After banging my head against the wall for a little while, I decided to check with some folks on the team to see what might be done to solve this problem. Could we relax the restriction on concurrency properties only being allowed in the base type (in which case maybe for TPT scenarios we could add a second concurrency property on each derived type which would track changes on the extra tables)? As it turns out Colin Meek, one of the brightest guys I know and a key member of the team, was way ahead of me. He was able to tell me that the design for the update code that handles concurrency checks already takes this condition into account, and whenever any part of an entity which has a concurrency token is modified, the update system of the EF guarantees that the table with the concurrency value is “touched”. In cases where there isn’t a real modification being made, a fake update statement is issued which doesn’t really change anything but does force the rowversion to update.
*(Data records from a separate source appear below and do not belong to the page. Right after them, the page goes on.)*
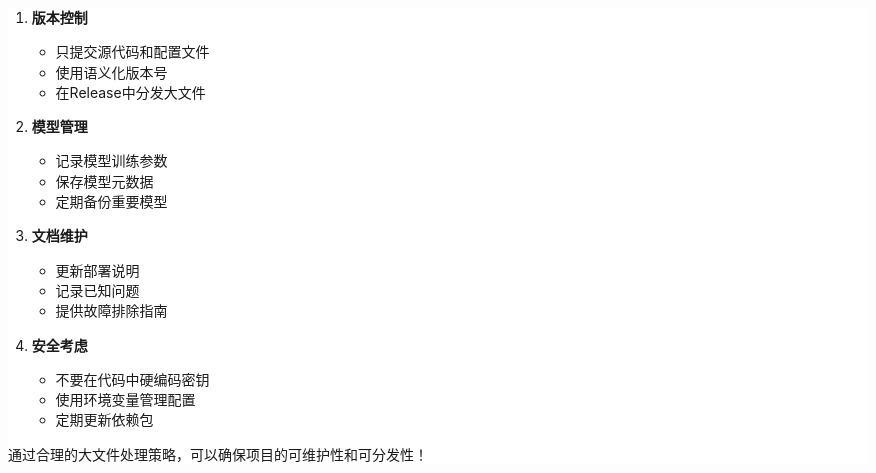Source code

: 1. **版本控制**
   - 只提交源代码和配置文件
   - 使用语义化版本号
   - 在Release中分发大文件

2. **模型管理**
   - 记录模型训练参数
   - 保存模型元数据
   - 定期备份重要模型

3. **文档维护**
   - 更新部署说明
   - 记录已知问题
   - 提供故障排除指南

4. **安全考虑**
   - 不要在代码中硬编码密钥
   - 使用环境变量管理配置
   - 定期更新依赖包

通过合理的大文件处理策略，可以确保项目的可维护性和可分发性！ 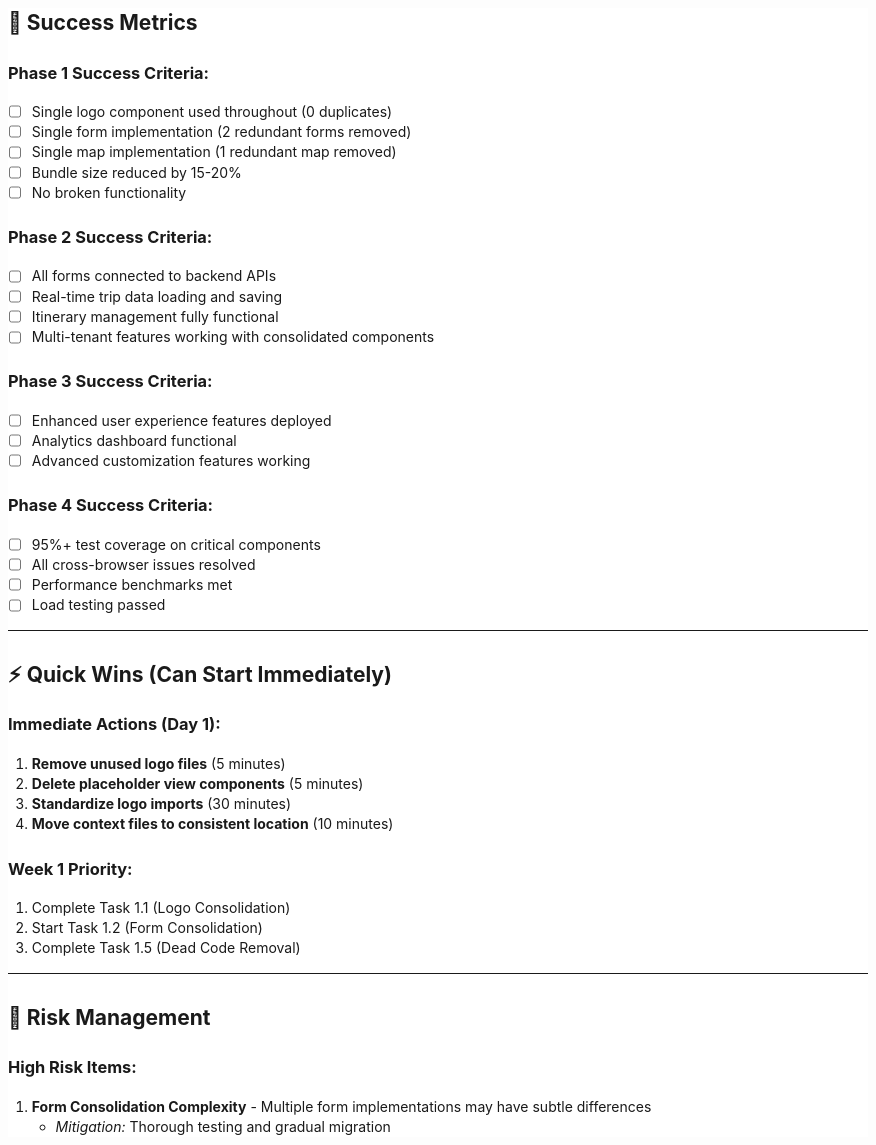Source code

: 
## 🎯 **Success Metrics**

### **Phase 1 Success Criteria:**
- [ ] Single logo component used throughout (0 duplicates)
- [ ] Single form implementation (2 redundant forms removed)
- [ ] Single map implementation (1 redundant map removed)
- [ ] Bundle size reduced by 15-20%
- [ ] No broken functionality

### **Phase 2 Success Criteria:**
- [ ] All forms connected to backend APIs
- [ ] Real-time trip data loading and saving
- [ ] Itinerary management fully functional
- [ ] Multi-tenant features working with consolidated components

### **Phase 3 Success Criteria:**
- [ ] Enhanced user experience features deployed
- [ ] Analytics dashboard functional
- [ ] Advanced customization features working

### **Phase 4 Success Criteria:**
- [ ] 95%+ test coverage on critical components
- [ ] All cross-browser issues resolved
- [ ] Performance benchmarks met
- [ ] Load testing passed

---

## ⚡ **Quick Wins (Can Start Immediately)**

### **Immediate Actions (Day 1):**
1. **Remove unused logo files** (5 minutes)
2. **Delete placeholder view components** (5 minutes)
3. **Standardize logo imports** (30 minutes)
4. **Move context files to consistent location** (10 minutes)

### **Week 1 Priority:**
1. Complete Task 1.1 (Logo Consolidation)
2. Start Task 1.2 (Form Consolidation)
3. Complete Task 1.5 (Dead Code Removal)

---

## 🔄 **Risk Management**

### **High Risk Items:**
1. **Form Consolidation Complexity** - Multiple form implementations may have subtle differences
   - *Mitigation:* Thorough testing and gradual migration
   
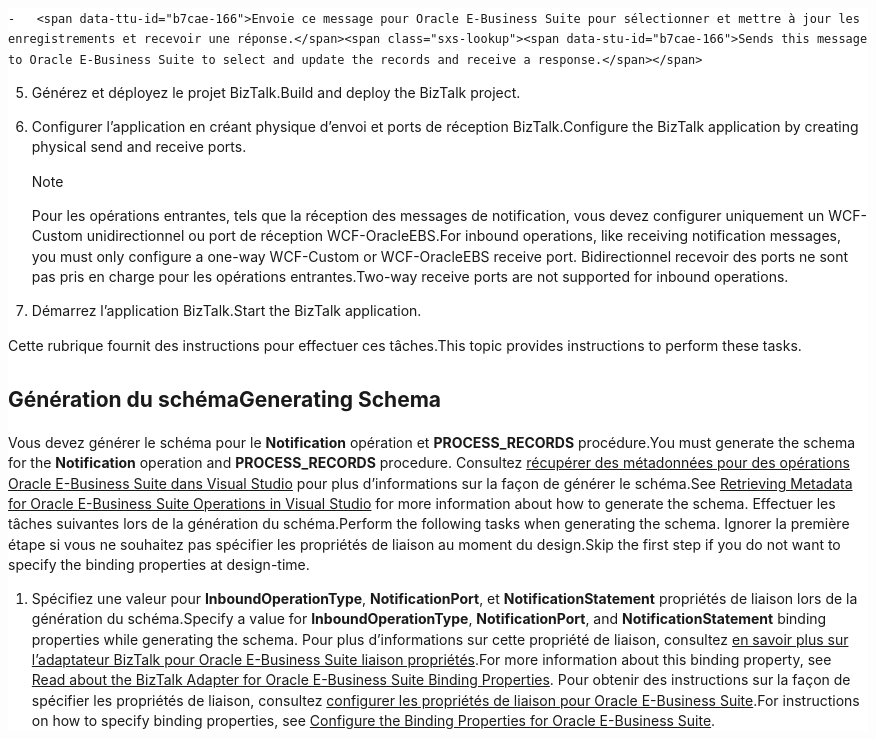     -   <span data-ttu-id="b7cae-166">Envoie ce message pour Oracle E-Business Suite pour sélectionner et mettre à jour les enregistrements et recevoir une réponse.</span><span class="sxs-lookup"><span data-stu-id="b7cae-166">Sends this message to Oracle E-Business Suite to select and update the records and receive a response.</span></span>  
  
5.  <span data-ttu-id="b7cae-167">Générez et déployez le projet BizTalk.</span><span class="sxs-lookup"><span data-stu-id="b7cae-167">Build and deploy the BizTalk project.</span></span>  
  
6.  <span data-ttu-id="b7cae-168">Configurer l’application en créant physique d’envoi et ports de réception BizTalk.</span><span class="sxs-lookup"><span data-stu-id="b7cae-168">Configure the BizTalk application by creating physical send and receive ports.</span></span>  
  
    > [!NOTE]
    >  <span data-ttu-id="b7cae-169">Pour les opérations entrantes, tels que la réception des messages de notification, vous devez configurer uniquement un WCF-Custom unidirectionnel ou port de réception WCF-OracleEBS.</span><span class="sxs-lookup"><span data-stu-id="b7cae-169">For inbound operations, like receiving notification messages, you must only configure a one-way WCF-Custom or WCF-OracleEBS receive port.</span></span> <span data-ttu-id="b7cae-170">Bidirectionnel recevoir des ports ne sont pas pris en charge pour les opérations entrantes.</span><span class="sxs-lookup"><span data-stu-id="b7cae-170">Two-way receive ports are not supported for inbound operations.</span></span>  
  
7.  <span data-ttu-id="b7cae-171">Démarrez l’application BizTalk.</span><span class="sxs-lookup"><span data-stu-id="b7cae-171">Start the BizTalk application.</span></span>  
  
 <span data-ttu-id="b7cae-172">Cette rubrique fournit des instructions pour effectuer ces tâches.</span><span class="sxs-lookup"><span data-stu-id="b7cae-172">This topic provides instructions to perform these tasks.</span></span>  
  
## <a name="generating-schema"></a><span data-ttu-id="b7cae-173">Génération du schéma</span><span class="sxs-lookup"><span data-stu-id="b7cae-173">Generating Schema</span></span>  
 <span data-ttu-id="b7cae-174">Vous devez générer le schéma pour le **Notification** opération et **PROCESS_RECORDS** procédure.</span><span class="sxs-lookup"><span data-stu-id="b7cae-174">You must generate the schema for the **Notification** operation and **PROCESS_RECORDS** procedure.</span></span> <span data-ttu-id="b7cae-175">Consultez [récupérer des métadonnées pour des opérations Oracle E-Business Suite dans Visual Studio](../../adapters-and-accelerators/adapter-oracle-ebs/get-metadata-for-oracle-e-business-suite-operations-in-visual-studio.md) pour plus d’informations sur la façon de générer le schéma.</span><span class="sxs-lookup"><span data-stu-id="b7cae-175">See [Retrieving Metadata for Oracle E-Business Suite Operations in Visual Studio](../../adapters-and-accelerators/adapter-oracle-ebs/get-metadata-for-oracle-e-business-suite-operations-in-visual-studio.md) for more information about how to generate the schema.</span></span> <span data-ttu-id="b7cae-176">Effectuer les tâches suivantes lors de la génération du schéma.</span><span class="sxs-lookup"><span data-stu-id="b7cae-176">Perform the following tasks when generating the schema.</span></span> <span data-ttu-id="b7cae-177">Ignorer la première étape si vous ne souhaitez pas spécifier les propriétés de liaison au moment du design.</span><span class="sxs-lookup"><span data-stu-id="b7cae-177">Skip the first step if you do not want to specify the binding properties at design-time.</span></span>  
  
1.  <span data-ttu-id="b7cae-178">Spécifiez une valeur pour **InboundOperationType**, **NotificationPort**, et **NotificationStatement** propriétés de liaison lors de la génération du schéma.</span><span class="sxs-lookup"><span data-stu-id="b7cae-178">Specify a value for **InboundOperationType**, **NotificationPort**, and **NotificationStatement** binding properties while generating the schema.</span></span> <span data-ttu-id="b7cae-179">Pour plus d’informations sur cette propriété de liaison, consultez [en savoir plus sur l’adaptateur BizTalk pour Oracle E-Business Suite liaison propriétés](../../adapters-and-accelerators/adapter-oracle-ebs/read-about-the-biztalk-adapter-for-oracle-e-business-suite-binding-properties.md).</span><span class="sxs-lookup"><span data-stu-id="b7cae-179">For more information about this binding property, see [Read about the BizTalk Adapter for Oracle E-Business Suite Binding Properties](../../adapters-and-accelerators/adapter-oracle-ebs/read-about-the-biztalk-adapter-for-oracle-e-business-suite-binding-properties.md).</span></span> <span data-ttu-id="b7cae-180">Pour obtenir des instructions sur la façon de spécifier les propriétés de liaison, consultez [configurer les propriétés de liaison pour Oracle E-Business Suite](../../adapters-and-accelerators/adapter-oracle-ebs/configure-the-binding-properties-for-oracle-e-business-suite.md).</span><span class="sxs-lookup"><span data-stu-id="b7cae-180">For instructions on how to specify binding properties, see [Configure the Binding Properties for Oracle E-Business Suite](../../adapters-and-accelerators/adapter-oracle-ebs/configure-the-binding-properties-for-oracle-e-business-suite.md).</span></span>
So, in the end there was nothing to worry about. The SSDL modification algorithm described above works just fine, and once the updated workflow XAML and template were put into place in the project, model first sales through cleanly and produces code which creates a database with rowversion properties for each entity type. And the whole thing is verified by the successful completion of the unit test described in the first part of the article.
Conclusions
AppWeek has come and gone, and in the end I spent the whole week getting my one test to run, but we have that much more of a stable foundation for D3 work to build on. In addition at least one key bug was found and fixed, and some extensibility scenarios were explored and opportunities for improvement identified. The really good news, though, is that the EF in general is starting to become flexible enough that even if it doesn’t work out of the box in just the way I want, I can customize it for my needs.
- Danny